**DOCUMENT SEGMENT**.
Anna-Maria Hoffmann-Vold1, Håvard Fretheim1, Phoung Phoung Diep1, Karoline Lerang2, Birgir Gudbransson1, Helena Andersson1, Øyvind Midtvedt1, Torhild Garen1, Michael Durheim1, Trond Mogens Aaløkken1, Øyvind Palm1 and Øyvind Molberg2, 1Oslo University Hospital, Oslo, Norway, 2Department of Rheumatology, Oslo University Hospital, Oslo, Norway, Oslo, Norway
Background/Purpose: Interstitial lung disease (ILD) in primary Sjögren's syndrome (pSS) has been reported to be present in 10-15% of patients, but ILD progression in pSS-ILD has not been assessed in detail. The objective of this study was to assess ILD progression in pSS and factors associated with disease progression in a well-characterized pSS-ILD cohort.

**PROBLEM REQUIREMENTS**.
According to the Sjögren's syndrome abstract, what gap in knowledge lies behind the study's objective?

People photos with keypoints
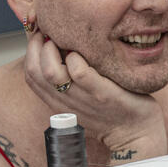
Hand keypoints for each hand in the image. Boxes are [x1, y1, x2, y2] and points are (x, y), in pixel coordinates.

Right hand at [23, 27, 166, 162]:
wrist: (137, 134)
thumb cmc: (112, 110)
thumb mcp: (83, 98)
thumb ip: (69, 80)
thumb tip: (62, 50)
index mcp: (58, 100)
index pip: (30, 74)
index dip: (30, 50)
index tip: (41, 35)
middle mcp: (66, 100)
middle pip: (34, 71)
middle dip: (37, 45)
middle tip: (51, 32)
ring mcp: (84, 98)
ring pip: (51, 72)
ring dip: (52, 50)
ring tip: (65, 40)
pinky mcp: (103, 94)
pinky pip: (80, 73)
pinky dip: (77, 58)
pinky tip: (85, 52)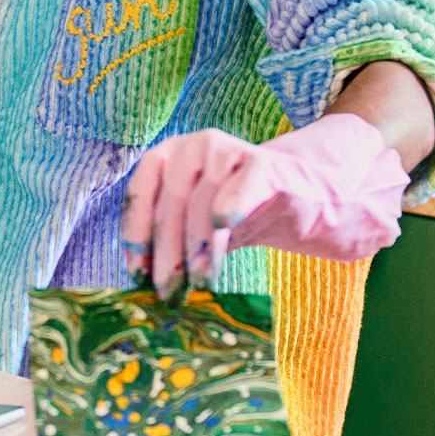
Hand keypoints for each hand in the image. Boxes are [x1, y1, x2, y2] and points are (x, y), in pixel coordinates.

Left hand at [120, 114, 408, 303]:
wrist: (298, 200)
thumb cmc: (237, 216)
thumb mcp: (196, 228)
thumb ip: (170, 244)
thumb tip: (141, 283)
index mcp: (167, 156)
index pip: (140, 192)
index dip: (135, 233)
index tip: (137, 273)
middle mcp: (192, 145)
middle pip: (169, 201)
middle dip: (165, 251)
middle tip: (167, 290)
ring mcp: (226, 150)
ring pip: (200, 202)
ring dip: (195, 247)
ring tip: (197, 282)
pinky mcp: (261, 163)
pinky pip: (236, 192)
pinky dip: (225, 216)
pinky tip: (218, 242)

**RESPONSE AREA**.
Interstitial lung disease has been reported in 10-15% of patients with primary Sjögren's syndrome, but its progression in these patients had not been assessed in detail. The study therefore set out to assess ILD progression and the factors associated with it in a well-characterized pSS-ILD cohort.